Excerpted records
# # # # # # #

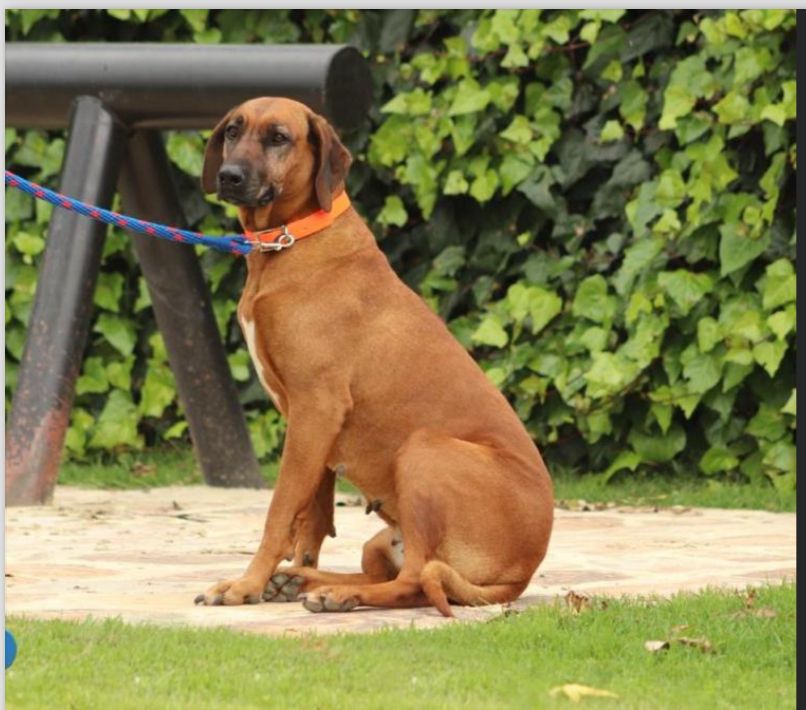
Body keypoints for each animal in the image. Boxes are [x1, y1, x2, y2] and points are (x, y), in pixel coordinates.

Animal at [194, 96, 556, 616]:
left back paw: (336, 594)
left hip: (425, 450)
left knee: (414, 580)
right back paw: (303, 581)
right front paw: (280, 573)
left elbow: (280, 509)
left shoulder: (316, 408)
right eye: (232, 131)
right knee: (399, 575)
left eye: (279, 137)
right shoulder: (308, 423)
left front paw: (246, 584)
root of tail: (522, 573)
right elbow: (311, 515)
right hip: (384, 536)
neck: (292, 239)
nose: (229, 176)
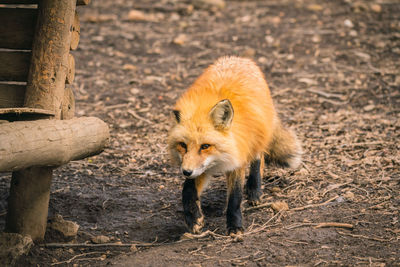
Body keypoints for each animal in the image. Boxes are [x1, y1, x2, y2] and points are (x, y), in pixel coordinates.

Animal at [167, 55, 302, 238]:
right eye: (183, 145)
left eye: (205, 146)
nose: (186, 172)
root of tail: (239, 58)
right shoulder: (201, 167)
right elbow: (187, 189)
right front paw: (194, 218)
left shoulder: (238, 157)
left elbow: (235, 198)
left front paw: (235, 225)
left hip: (257, 133)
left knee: (259, 158)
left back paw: (254, 190)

# # # # # # #

What is required
If a record contains a picture, drop the picture and repeat the rest exactly.

Solution for this task
Body keypoints for each animal in the image. Boxes are [x1, y1, x2, y2] and points are (x, y), in pixel coordinates.

Animal at [194, 96, 556, 616]:
left back paw: (336, 594)
left hip: (425, 450)
left knee: (414, 580)
right back paw: (303, 581)
right front paw: (280, 573)
left elbow: (280, 509)
left shoulder: (316, 408)
right eye: (232, 131)
right knee: (399, 575)
left eye: (279, 137)
right shoulder: (308, 423)
left front paw: (246, 584)
root of tail: (522, 573)
right elbow: (311, 515)
right hip: (384, 536)
neck: (292, 239)
nose: (229, 176)
Body keypoints for each animal in the image. Boxes are [x1, y1, x2, y2] and points are (x, y), in pixel coordinates.

Animal at [167, 55, 302, 238]:
right eye: (183, 145)
left eye: (205, 146)
nose: (186, 172)
root of tail: (239, 58)
right shoulder: (201, 167)
right elbow: (187, 189)
right front paw: (194, 218)
left shoulder: (238, 157)
left elbow: (235, 198)
left front paw: (235, 225)
left hip: (257, 133)
left knee: (259, 158)
left back paw: (254, 190)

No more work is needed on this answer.